[Input material]
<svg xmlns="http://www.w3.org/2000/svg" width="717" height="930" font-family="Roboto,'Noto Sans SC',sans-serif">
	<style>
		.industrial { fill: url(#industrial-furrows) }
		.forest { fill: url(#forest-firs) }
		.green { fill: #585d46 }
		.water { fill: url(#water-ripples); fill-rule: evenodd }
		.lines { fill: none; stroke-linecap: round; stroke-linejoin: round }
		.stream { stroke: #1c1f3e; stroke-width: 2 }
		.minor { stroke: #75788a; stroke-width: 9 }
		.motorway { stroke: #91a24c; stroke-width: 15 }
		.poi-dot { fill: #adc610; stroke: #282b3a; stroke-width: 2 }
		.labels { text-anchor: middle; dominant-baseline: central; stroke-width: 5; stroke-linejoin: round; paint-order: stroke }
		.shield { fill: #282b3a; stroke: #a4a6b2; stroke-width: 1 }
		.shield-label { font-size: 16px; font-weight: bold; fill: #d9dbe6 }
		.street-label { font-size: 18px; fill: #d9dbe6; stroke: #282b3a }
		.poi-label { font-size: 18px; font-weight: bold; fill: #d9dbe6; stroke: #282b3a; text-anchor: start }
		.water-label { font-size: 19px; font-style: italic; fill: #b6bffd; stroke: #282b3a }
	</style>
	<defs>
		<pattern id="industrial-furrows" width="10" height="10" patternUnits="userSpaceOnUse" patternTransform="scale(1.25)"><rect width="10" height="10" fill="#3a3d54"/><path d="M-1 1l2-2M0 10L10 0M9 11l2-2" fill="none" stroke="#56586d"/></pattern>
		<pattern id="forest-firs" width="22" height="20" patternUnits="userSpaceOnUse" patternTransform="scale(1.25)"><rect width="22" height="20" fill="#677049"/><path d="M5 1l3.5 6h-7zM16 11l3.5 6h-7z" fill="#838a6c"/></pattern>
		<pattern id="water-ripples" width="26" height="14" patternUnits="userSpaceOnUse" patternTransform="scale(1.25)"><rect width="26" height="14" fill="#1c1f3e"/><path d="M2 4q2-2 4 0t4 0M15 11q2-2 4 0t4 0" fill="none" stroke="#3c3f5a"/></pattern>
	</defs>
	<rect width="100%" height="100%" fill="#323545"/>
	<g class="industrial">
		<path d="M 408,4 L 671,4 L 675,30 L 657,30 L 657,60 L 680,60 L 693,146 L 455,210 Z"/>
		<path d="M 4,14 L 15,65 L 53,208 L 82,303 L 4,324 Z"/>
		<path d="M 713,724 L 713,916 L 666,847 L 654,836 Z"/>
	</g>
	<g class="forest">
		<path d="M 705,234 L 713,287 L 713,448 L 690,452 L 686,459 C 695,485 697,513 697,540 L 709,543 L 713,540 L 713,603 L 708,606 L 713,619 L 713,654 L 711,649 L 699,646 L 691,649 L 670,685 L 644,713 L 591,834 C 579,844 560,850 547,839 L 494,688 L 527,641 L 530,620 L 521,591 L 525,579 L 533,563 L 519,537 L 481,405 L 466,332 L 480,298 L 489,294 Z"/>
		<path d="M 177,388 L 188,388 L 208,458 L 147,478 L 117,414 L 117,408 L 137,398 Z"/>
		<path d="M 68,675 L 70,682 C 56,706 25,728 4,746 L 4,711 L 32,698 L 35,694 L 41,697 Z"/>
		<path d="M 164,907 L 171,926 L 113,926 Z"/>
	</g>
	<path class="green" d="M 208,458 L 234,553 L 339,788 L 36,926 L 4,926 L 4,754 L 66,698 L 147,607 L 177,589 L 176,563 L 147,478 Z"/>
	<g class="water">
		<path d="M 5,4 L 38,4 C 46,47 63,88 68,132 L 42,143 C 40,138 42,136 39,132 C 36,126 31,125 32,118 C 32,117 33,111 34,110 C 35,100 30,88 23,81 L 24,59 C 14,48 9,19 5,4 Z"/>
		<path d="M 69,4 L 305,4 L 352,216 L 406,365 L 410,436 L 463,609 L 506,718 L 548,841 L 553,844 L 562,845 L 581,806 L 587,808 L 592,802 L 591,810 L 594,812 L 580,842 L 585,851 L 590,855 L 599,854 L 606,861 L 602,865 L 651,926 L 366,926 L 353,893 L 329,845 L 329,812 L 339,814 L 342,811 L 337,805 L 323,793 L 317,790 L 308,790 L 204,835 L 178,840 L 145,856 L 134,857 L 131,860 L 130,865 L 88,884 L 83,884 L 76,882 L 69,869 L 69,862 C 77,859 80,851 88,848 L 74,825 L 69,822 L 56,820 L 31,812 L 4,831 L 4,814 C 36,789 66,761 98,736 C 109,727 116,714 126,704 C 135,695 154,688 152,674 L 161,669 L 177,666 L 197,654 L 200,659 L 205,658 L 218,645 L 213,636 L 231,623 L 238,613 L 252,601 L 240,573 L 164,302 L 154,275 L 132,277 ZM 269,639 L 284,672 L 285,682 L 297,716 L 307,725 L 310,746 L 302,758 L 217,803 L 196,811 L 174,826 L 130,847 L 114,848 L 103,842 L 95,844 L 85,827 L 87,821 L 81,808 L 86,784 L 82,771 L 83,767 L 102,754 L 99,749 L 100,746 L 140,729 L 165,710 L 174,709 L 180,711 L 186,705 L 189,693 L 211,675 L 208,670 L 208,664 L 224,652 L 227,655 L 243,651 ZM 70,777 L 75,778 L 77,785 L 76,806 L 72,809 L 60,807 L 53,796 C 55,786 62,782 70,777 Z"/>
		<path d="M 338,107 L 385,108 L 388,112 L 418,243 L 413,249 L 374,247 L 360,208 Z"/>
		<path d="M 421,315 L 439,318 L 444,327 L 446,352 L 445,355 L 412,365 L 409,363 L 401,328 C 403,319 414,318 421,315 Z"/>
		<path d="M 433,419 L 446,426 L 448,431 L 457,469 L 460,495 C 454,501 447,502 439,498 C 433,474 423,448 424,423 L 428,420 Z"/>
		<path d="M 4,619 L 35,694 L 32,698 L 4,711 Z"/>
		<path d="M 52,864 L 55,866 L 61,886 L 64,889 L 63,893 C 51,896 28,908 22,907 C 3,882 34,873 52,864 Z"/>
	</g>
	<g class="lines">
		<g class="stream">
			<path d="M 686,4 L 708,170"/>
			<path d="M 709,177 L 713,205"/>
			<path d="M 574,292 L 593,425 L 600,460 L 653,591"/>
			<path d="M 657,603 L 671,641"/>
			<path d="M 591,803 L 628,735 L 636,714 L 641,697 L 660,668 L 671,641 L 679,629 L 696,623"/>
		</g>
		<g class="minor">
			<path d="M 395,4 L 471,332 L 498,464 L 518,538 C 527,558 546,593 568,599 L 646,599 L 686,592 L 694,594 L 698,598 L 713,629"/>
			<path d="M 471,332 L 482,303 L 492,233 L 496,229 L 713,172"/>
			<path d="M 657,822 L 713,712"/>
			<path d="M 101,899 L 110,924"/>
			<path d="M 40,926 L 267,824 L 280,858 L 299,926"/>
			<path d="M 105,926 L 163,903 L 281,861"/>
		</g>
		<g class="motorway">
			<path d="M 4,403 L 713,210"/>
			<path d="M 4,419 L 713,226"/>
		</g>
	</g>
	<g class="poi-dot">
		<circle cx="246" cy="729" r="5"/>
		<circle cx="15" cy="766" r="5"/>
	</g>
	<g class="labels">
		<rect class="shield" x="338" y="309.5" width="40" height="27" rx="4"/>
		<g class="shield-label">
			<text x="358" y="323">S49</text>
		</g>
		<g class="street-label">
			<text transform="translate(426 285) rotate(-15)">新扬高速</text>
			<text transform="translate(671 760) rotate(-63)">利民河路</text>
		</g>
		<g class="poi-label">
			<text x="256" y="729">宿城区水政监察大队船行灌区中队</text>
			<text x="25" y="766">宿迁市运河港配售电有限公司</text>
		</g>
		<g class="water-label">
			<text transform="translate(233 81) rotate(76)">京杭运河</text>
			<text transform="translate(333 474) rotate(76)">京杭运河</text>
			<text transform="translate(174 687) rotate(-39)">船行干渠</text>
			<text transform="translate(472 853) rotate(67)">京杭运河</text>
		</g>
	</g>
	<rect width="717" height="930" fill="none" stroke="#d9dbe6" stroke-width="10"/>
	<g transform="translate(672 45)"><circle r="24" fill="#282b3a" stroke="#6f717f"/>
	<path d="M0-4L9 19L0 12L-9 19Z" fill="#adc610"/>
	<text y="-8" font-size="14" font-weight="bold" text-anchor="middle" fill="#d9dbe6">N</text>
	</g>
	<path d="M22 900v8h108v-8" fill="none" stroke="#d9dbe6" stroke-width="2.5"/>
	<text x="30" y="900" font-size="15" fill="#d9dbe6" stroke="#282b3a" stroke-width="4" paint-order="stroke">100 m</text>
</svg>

[What you will do]
Search the entries above for the word "lines", and copy every line where it occurs.

[Written reply]
		.lines { fill: none; stroke-linecap: round; stroke-linejoin: round }
	<g class="lines">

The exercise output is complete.